Episode 8 of The Moral Foundations of Politics with Ian Shapiro was another difficult lesson to watch—rather to listen to—the student responses. Evident is the degree of indoctrination or brainwashing these students have been through. I want to document some pieces I feel are relevant to my position.
The fact that morality is perniciously imposed and infused on the unsuspecting
The fact that property rights change over time
The fact that legal interpretation changes over time
The responses were primarily knee-jerk responses anchored on institutional indoctrination. Whilst it makes sense to indoctrinate a group, I am opposed to imposing an obvious relative morality but passing it off as absolute.

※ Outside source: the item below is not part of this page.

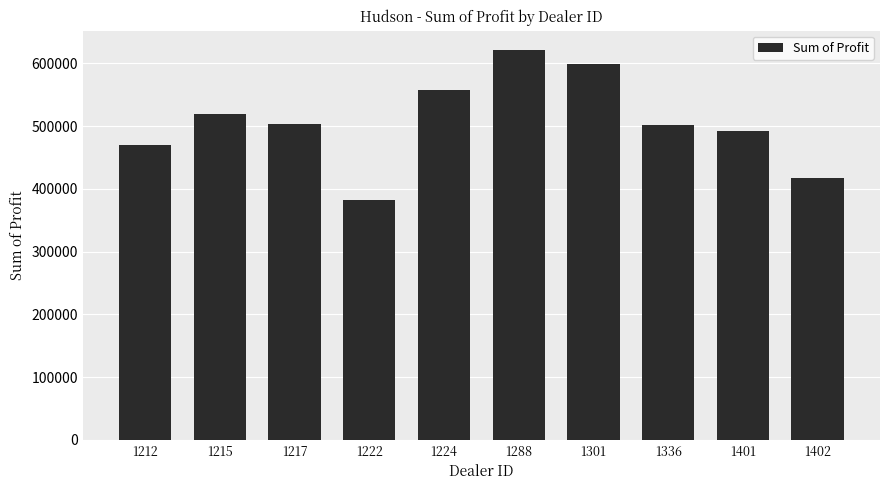

What is the sum of the values at 1224 and 1401?

1050070.0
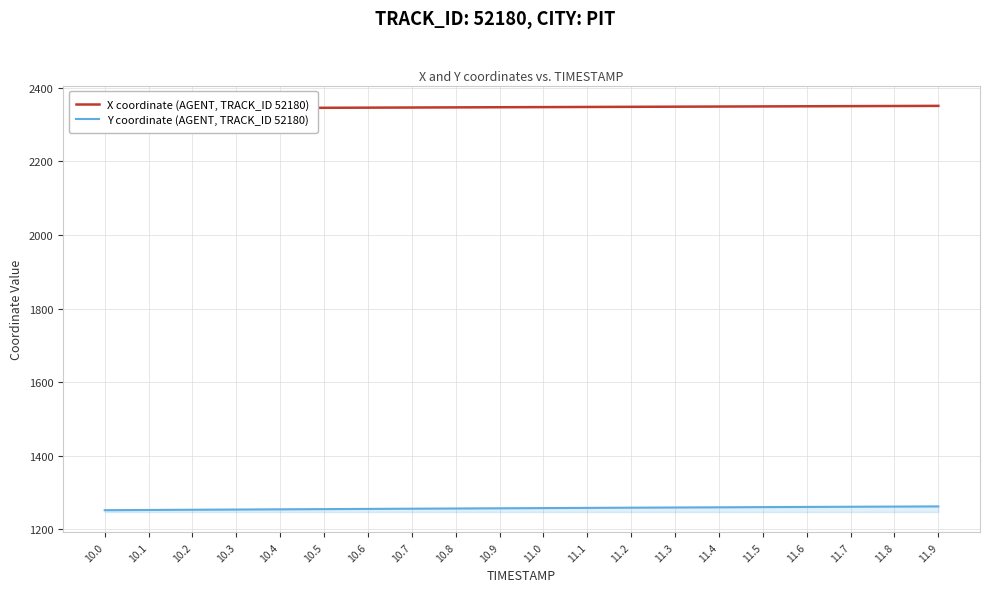

True or false: Y coordinate (AGENT, TRACK_ID 52180) and X coordinate (AGENT, TRACK_ID 52180) intersect in this chart.

False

Asking how prostitution could be illegal when sex and commerce are both legal, the responses—to be fair, only a couple people responded—were about how it might somehow ‘harms’ women or society as a sort of negative externality, be violent, have been coercive or a form of slavery, have involved a married or otherwise committed spouse, or have involved an under-aged person. These were poor man’s strawman arguments at best, each potentially with merit, but each a separate issue from the question.
In fact, we can likely find evidence of each of these in a ‘typical’ employment situation: coercion, under-age, a threat of violence, implied or expressed; the spousal issue doesn’t fit these situations, but even if we want to legislate keeping people safe from their own actions, it is as illegal for unmarried persons, so the rationale is insufficient.
The point I hold is that prostitution in and of itself is no more exploitative than any other source of employment, a source income. Given that Western society imposes income as the primary means to support one’s self, the wrong here is that artificial barrier. Were income not a veritable necessity, prostitution to earn money (or use as a barter) would also be unnecessary. This is not to say that the other aforementioned objections would be resolved; this because, as I mentioned, they are different issues.
Next, we are told that marital rape originally not considered a crime because a woman was considered to be chattel property transferred patriarchally from her father to her husband. As I’ve written previously, I do not subscribe to the notion of property in the first place, but taken that as given, it is obvious that property is determined through whimsy. Property rights change over time, whether receding as just noted or expanding to include intellectual property and the expanse of patentable ideas. It’s disconcerting that application of the law can be so arbitrary and, though perhaps not capricious, frivolous. And given it is all open to interpretation, the pendulum can swing in the other direction, as the women of Iran and other fundamentalist theocracies has experienced.
Apparently, I’m done ranting. Basic income has been mentioned as a solution to some prostitution, as some women participate out of desperation. Though I feel that this might kerb some prostitution, some women would still seek to supplement this base income, if only to advance their personal standard of living.